Try it: Carry on the forum thread about the CUDA "unspecified launch failure" error, starting right after its final sentence.

Text shown:
++++++++++++++++++++

Unspecified launch failure strange error, please help

hello,

i am very new to CUDA, so my apologies if my problem is obvious. i’ve been just getting familiar with cuda, and life was good until i started getting this “'unspecified launch error”. i’ve narrowed the problem down to 2 sections of code…if i uncomment either section it errors out and (sometimes) requires a hard reboot.

i’ve marked the problem sections with a ‘// <-------------’

// performs ray-sphere intersection

__device__ float getSphereIntersection(float3 *rayPos, float3 *rayDir, float3 *sPos, float sRadius) {

	float retVal = NO_INTERSECTION;

	float a, b, c, root, omega1, omega2;

	normalizeRay(rayPos, rayDir);

	float x = rayPos->x;

	float y = rayPos->y;

	float z = rayPos->z;

	float sphereX = sPos->x;

	float sphereY = sPos->y;

	float sphereZ = sPos->z;

	float dx = rayDir->x;

	float dy = rayDir->y;

	float dz = rayDir->z;

	a = (dx * dx) + (dy * dy) + (dz * dz);

	b = 2 * (dx * (x  - sphereX) + dy * (y - sphereY) + dz * (z - sphereZ));

	c = (x - sphereX) * (x - sphereX) + (y - sphereY) * (y - sphereY) + (z - sphereZ) * (z - sphereZ) -

  sRadius * sRadius;

	root = b*b - 4*c;

	// no intersection

	if (root < 0) {

  retVal = NO_INTERSECTION;

	}

	if (root == 0) {

  //retVal = -b + sqrtf(root)/2;

  //return -b;                                    //   <-------------

	} 

	

	if (root > 0) {

  root = sqrtf(root);

 omega1 = (-b + root)/(2);

  omega2 = (-b - root)/(2);

  

  // .01 to allow for error

  /*if ((omega1 < 0.01) && (omega2 < 0.01) ){  //   <-------------

  	retVal = NO_INTERSECTION;

  }else if( (omega2 < .01 || omega1 <= omega2) && (omega1 > 0.01)){

  	retVal = omega1;

  }else if( (omega1 < .01 || omega2 <= omega1) && (omega2 > 0.01)){

  	retVal = omega2;

  }

  */

	}

	return retVal;

}

let me know if more code is required. any help would be greatly appreciated!

I suspect the complete code would be required to solve the problem. Truthfully, you may have to bang your head on this sort of thing for a number of hours. When you see “Unspecified launch failure”, you should often translate it to “Segmentation fault.” Just as on a more familiar CPU, a bad memory reference will sometimes cause a segmentation fault, and sometimes just quietly trash some memory. So eliminating the launch failure does not guarantee that the code works correctly. Remember also that commenting out lines of code sometimes has a more global effect than you might expect, so cause and effect can be tricky to narrow down.

I assume the code works in emulation mode? (If not, of course you should fix it there with the help of the debugger.) The most frustrating problems are those that occur only on the actual device. This can happen for lots of reasons. Besides synchronization issues, the most common one I see people report is pointer memory space issues. This is confusion by the coder (or the compiler!) about host versus global versus constant versus shared memory spaces. If you are using CUDA 1.1, the compiler will at least warn you if it is too confused (in CUDA 1.0, it used to sometimes do the wrong thing silently).

++++++++++++++++++++

Extracted material:

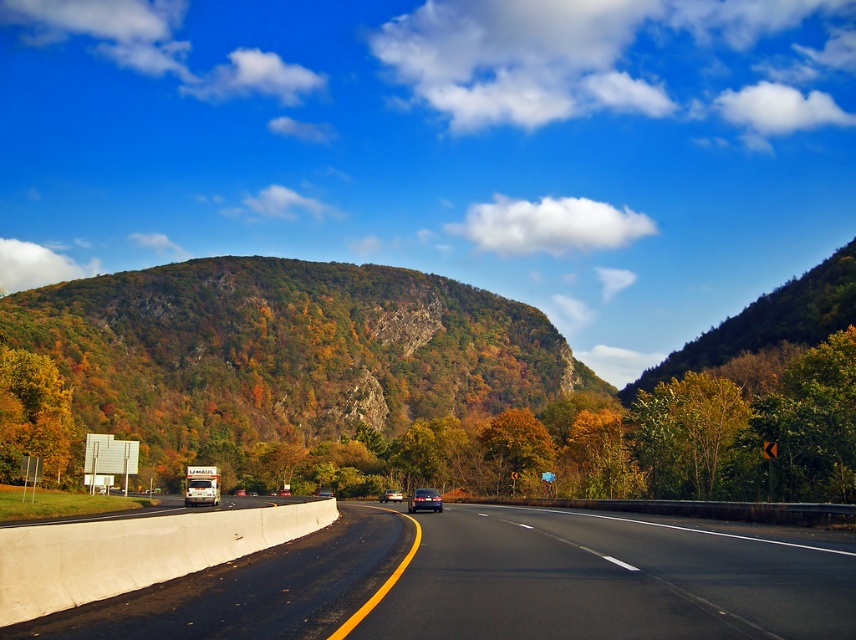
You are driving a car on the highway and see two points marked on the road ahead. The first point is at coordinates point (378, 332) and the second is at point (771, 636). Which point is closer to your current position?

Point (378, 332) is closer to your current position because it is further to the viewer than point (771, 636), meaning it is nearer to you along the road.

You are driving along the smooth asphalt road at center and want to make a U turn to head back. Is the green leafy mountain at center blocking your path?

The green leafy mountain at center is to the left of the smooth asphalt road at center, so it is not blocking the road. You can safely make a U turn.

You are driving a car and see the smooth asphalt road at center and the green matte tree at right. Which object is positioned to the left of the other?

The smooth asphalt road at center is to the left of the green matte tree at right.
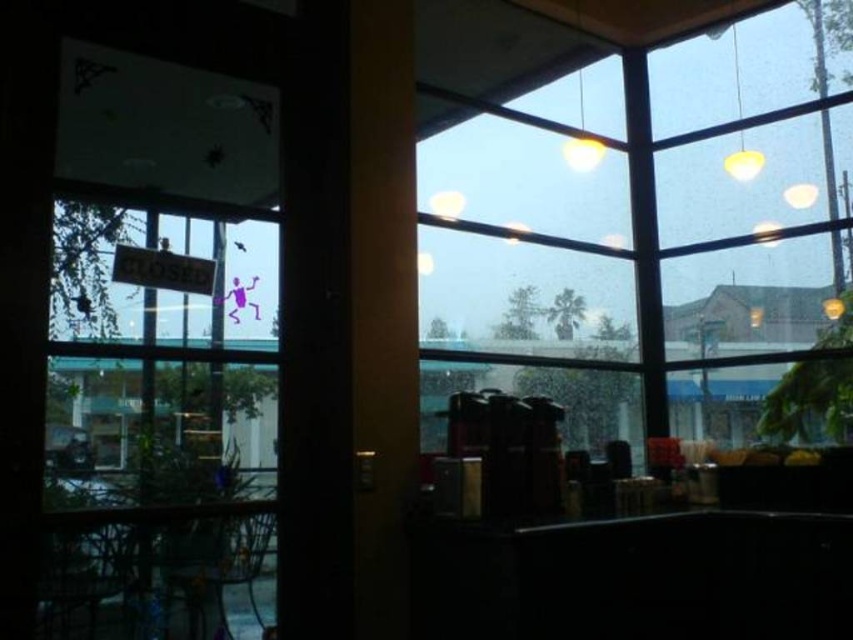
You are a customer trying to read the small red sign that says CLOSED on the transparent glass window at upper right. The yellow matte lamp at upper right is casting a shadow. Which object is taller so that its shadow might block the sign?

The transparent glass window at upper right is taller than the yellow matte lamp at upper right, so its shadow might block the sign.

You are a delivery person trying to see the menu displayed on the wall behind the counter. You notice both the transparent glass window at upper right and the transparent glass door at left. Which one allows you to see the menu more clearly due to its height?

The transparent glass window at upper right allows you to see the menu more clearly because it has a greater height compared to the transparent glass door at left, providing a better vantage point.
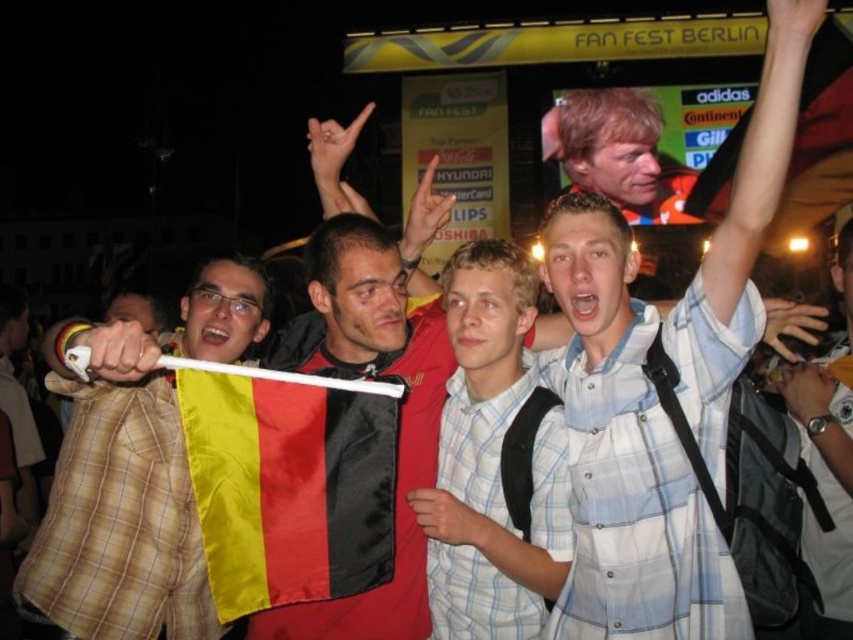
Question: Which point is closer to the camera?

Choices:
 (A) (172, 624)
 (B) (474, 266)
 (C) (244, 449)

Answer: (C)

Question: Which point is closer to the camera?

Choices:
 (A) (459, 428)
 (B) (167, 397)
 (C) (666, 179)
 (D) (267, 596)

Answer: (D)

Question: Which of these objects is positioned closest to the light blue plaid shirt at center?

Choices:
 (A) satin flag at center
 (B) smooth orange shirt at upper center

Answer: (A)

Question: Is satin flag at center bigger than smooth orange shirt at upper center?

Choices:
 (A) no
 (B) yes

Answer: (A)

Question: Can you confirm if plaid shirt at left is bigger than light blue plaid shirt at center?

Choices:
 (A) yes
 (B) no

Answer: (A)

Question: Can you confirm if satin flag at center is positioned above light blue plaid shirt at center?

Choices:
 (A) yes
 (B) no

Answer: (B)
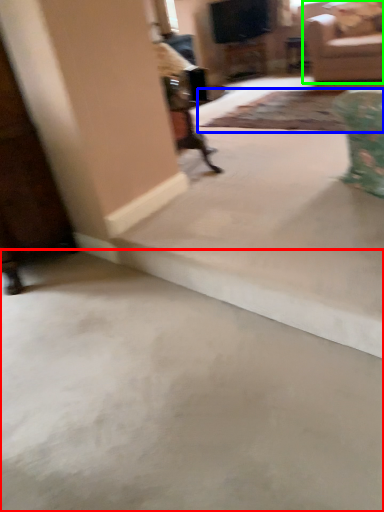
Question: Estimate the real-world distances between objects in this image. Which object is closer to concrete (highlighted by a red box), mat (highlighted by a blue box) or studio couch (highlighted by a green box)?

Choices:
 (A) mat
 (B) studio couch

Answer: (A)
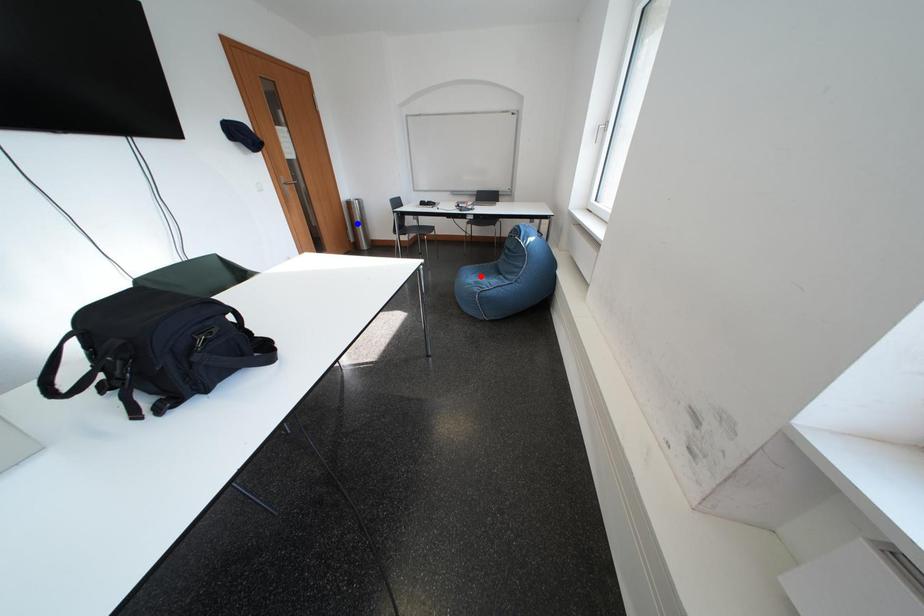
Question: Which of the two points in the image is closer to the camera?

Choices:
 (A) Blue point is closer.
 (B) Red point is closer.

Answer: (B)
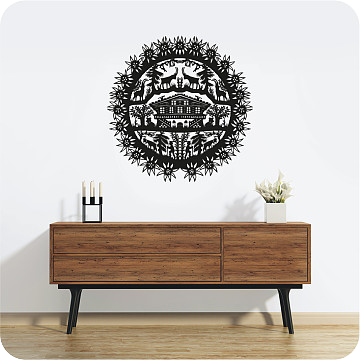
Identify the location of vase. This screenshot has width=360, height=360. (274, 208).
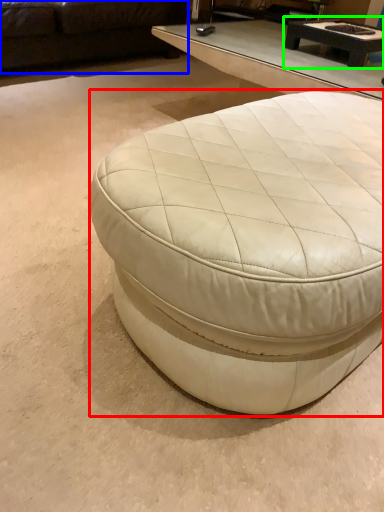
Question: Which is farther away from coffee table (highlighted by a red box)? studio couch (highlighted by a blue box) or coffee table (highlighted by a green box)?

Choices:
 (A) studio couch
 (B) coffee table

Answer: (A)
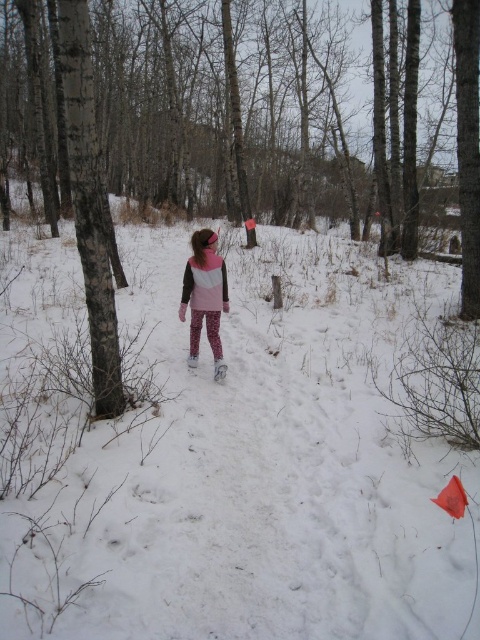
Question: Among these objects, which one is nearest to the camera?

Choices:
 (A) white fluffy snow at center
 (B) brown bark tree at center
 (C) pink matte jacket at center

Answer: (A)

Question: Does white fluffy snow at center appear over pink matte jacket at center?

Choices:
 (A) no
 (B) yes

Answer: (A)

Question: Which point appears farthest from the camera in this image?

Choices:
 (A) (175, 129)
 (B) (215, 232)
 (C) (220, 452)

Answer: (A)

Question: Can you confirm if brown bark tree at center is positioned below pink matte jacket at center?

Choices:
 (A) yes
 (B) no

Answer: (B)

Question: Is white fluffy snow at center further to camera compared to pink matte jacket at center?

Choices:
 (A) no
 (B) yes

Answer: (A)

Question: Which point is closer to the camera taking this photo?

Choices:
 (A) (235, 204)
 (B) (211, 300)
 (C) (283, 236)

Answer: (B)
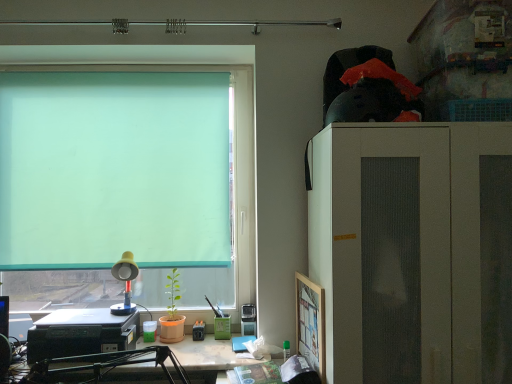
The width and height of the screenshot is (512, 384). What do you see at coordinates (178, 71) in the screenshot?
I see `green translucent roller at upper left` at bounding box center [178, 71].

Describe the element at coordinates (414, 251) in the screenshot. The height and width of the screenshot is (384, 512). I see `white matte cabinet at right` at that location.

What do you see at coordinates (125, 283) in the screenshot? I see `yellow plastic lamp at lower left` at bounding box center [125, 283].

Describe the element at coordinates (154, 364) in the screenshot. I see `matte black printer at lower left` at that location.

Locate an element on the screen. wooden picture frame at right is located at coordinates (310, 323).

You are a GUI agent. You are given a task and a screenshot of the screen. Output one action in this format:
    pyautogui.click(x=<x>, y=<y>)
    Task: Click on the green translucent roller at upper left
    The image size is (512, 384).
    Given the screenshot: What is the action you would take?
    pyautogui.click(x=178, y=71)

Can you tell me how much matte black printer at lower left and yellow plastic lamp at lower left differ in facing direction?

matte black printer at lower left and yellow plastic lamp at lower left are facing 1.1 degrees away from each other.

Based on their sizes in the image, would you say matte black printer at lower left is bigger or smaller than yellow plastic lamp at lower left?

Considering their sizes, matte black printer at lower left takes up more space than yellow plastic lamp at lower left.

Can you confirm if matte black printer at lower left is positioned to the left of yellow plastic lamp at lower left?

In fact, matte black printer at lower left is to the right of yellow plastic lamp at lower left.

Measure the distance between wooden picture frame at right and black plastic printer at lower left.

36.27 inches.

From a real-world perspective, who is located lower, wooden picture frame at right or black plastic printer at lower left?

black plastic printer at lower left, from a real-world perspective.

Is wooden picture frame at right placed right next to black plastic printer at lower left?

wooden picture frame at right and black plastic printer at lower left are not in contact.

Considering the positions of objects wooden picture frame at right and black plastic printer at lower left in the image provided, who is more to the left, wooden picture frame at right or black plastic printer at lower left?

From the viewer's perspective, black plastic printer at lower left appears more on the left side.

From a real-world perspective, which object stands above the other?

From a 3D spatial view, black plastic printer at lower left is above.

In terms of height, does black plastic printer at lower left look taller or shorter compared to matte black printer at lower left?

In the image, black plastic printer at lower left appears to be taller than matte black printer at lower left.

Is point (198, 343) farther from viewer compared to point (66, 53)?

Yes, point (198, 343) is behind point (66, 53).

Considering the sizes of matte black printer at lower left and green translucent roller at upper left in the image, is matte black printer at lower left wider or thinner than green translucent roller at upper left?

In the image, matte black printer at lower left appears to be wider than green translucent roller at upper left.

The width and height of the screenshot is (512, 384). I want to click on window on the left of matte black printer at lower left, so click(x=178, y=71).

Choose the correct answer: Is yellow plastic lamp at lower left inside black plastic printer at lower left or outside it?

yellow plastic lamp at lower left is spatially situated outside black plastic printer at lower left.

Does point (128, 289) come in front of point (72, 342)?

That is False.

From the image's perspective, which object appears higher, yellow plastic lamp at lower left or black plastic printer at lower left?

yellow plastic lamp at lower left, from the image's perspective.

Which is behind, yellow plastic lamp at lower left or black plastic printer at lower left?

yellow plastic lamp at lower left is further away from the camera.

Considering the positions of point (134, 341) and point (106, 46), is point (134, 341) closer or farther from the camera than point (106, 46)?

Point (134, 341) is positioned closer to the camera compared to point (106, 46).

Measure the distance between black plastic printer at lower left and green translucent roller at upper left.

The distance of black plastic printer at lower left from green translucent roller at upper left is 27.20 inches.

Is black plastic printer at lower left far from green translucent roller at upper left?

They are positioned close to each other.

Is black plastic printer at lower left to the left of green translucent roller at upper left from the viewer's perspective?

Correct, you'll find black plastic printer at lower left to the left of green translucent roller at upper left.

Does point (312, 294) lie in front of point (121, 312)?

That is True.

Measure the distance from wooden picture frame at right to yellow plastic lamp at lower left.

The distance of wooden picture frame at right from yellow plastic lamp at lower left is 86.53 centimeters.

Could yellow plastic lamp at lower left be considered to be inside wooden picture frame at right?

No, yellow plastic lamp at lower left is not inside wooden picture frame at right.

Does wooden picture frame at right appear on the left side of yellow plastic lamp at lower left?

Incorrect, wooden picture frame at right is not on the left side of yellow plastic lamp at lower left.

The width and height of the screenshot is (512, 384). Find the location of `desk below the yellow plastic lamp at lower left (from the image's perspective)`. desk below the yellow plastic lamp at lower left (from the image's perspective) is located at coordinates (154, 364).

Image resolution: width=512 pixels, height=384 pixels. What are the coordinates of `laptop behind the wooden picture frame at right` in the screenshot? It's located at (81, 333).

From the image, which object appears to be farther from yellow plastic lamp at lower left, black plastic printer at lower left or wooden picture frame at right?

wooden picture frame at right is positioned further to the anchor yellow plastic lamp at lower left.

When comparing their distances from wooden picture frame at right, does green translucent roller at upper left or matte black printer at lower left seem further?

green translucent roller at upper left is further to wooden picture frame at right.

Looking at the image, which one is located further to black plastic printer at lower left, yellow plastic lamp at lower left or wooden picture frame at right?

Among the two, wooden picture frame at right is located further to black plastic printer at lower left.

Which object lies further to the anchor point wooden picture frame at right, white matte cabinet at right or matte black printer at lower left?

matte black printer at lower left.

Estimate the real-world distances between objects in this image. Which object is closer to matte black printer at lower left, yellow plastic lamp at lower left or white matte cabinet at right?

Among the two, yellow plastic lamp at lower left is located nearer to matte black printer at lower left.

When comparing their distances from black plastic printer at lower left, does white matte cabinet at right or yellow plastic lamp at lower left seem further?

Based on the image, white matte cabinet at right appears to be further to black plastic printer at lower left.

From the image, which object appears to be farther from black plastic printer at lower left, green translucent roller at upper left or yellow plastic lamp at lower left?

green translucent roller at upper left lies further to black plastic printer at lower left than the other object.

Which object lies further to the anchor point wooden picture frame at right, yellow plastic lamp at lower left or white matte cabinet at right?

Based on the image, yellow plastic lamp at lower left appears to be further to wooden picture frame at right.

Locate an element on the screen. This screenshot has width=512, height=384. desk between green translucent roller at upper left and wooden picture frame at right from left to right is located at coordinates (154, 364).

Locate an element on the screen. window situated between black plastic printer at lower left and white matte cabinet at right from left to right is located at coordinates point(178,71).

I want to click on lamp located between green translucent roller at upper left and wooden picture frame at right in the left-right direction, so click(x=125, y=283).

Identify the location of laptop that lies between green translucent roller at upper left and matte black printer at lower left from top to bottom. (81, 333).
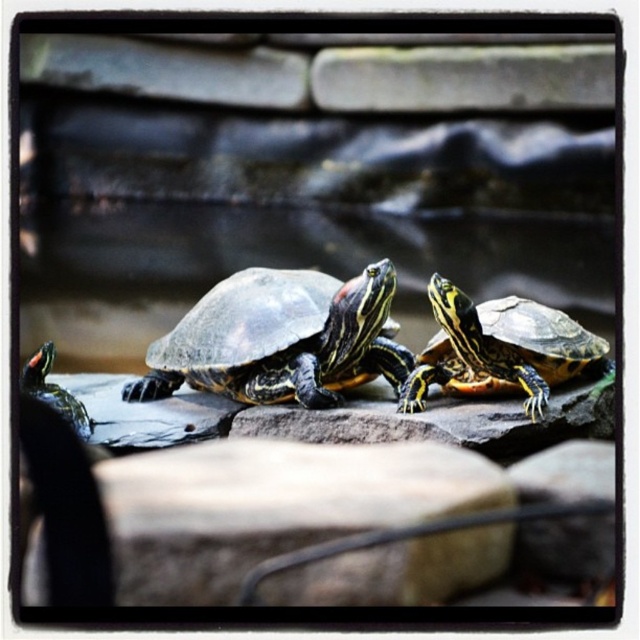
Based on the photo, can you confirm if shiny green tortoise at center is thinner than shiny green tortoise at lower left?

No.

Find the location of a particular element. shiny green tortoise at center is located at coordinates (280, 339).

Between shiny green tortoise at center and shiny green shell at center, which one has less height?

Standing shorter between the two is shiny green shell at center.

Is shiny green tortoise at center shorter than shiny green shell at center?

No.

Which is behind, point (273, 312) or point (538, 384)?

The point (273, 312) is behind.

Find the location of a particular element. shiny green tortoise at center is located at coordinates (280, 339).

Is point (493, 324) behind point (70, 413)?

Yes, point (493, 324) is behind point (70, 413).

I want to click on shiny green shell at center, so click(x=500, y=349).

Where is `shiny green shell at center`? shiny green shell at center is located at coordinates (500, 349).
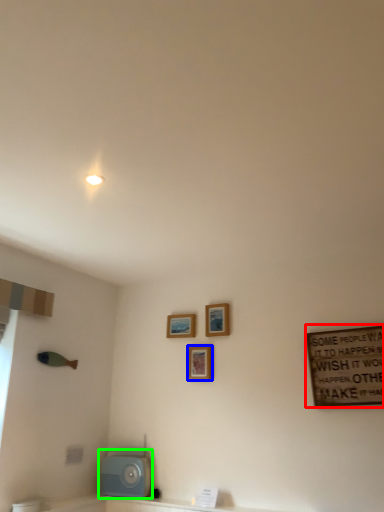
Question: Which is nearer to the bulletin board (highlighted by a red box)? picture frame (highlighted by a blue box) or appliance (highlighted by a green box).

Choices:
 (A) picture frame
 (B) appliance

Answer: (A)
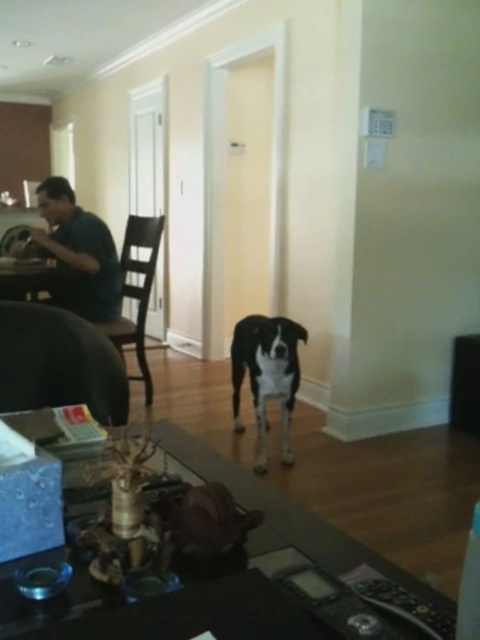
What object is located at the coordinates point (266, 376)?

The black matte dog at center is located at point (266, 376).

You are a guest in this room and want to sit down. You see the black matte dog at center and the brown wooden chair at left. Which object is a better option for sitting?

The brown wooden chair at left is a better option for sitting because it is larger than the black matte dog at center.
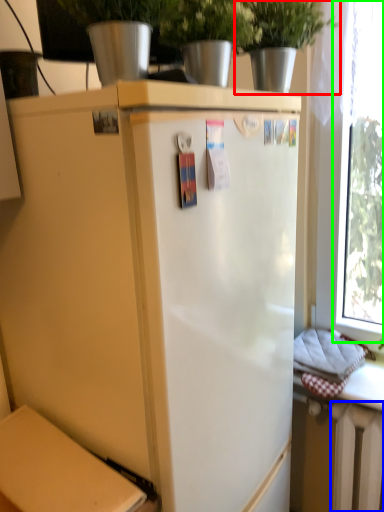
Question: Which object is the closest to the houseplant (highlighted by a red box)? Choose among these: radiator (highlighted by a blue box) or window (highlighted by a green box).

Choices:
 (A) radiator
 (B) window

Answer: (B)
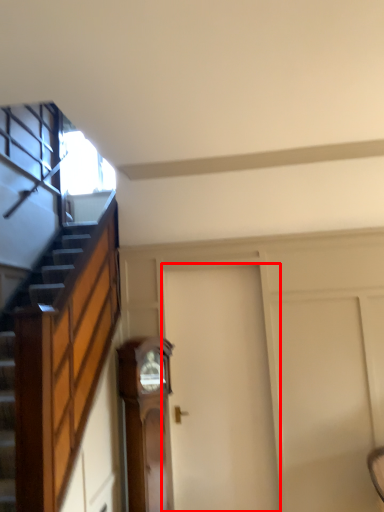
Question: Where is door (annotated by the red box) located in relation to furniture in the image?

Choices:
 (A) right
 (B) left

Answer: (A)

++++++++++++++++++++

Exercise answer:
thanks for the help. unfortunately it works in emulation so i’m pretty stuck. ive been banging my head on this wall for a while now :-(

it’s just weird that the lines that “appear” to be causing the problems are simple returns and assignments to local variables…

More context is needed here, since the device function gets inlined by the compiler. Can you post more complete source code, or at least the global function that invokes the device function? When you change return statements of inlined functions, that can have very broad implications for the generated code. When you comment out a return statement, all of the code that the return statement depends on becomes subject to dead code elimination…

I don’t suppose you’re dividing by 0 in normalizeRay()?

I’ve been looking at the examples that come with the sdk, and they seem to avoid functions that return floats. i realize it’s a rather sad attempt to fix it, but hey, we (i) get desparate after things just don’t work. so, i have since changed the function to void and it now takes another argument, which it modifies to the desired value. unfortunately, it still gives the same error.

…sorry for this long code section.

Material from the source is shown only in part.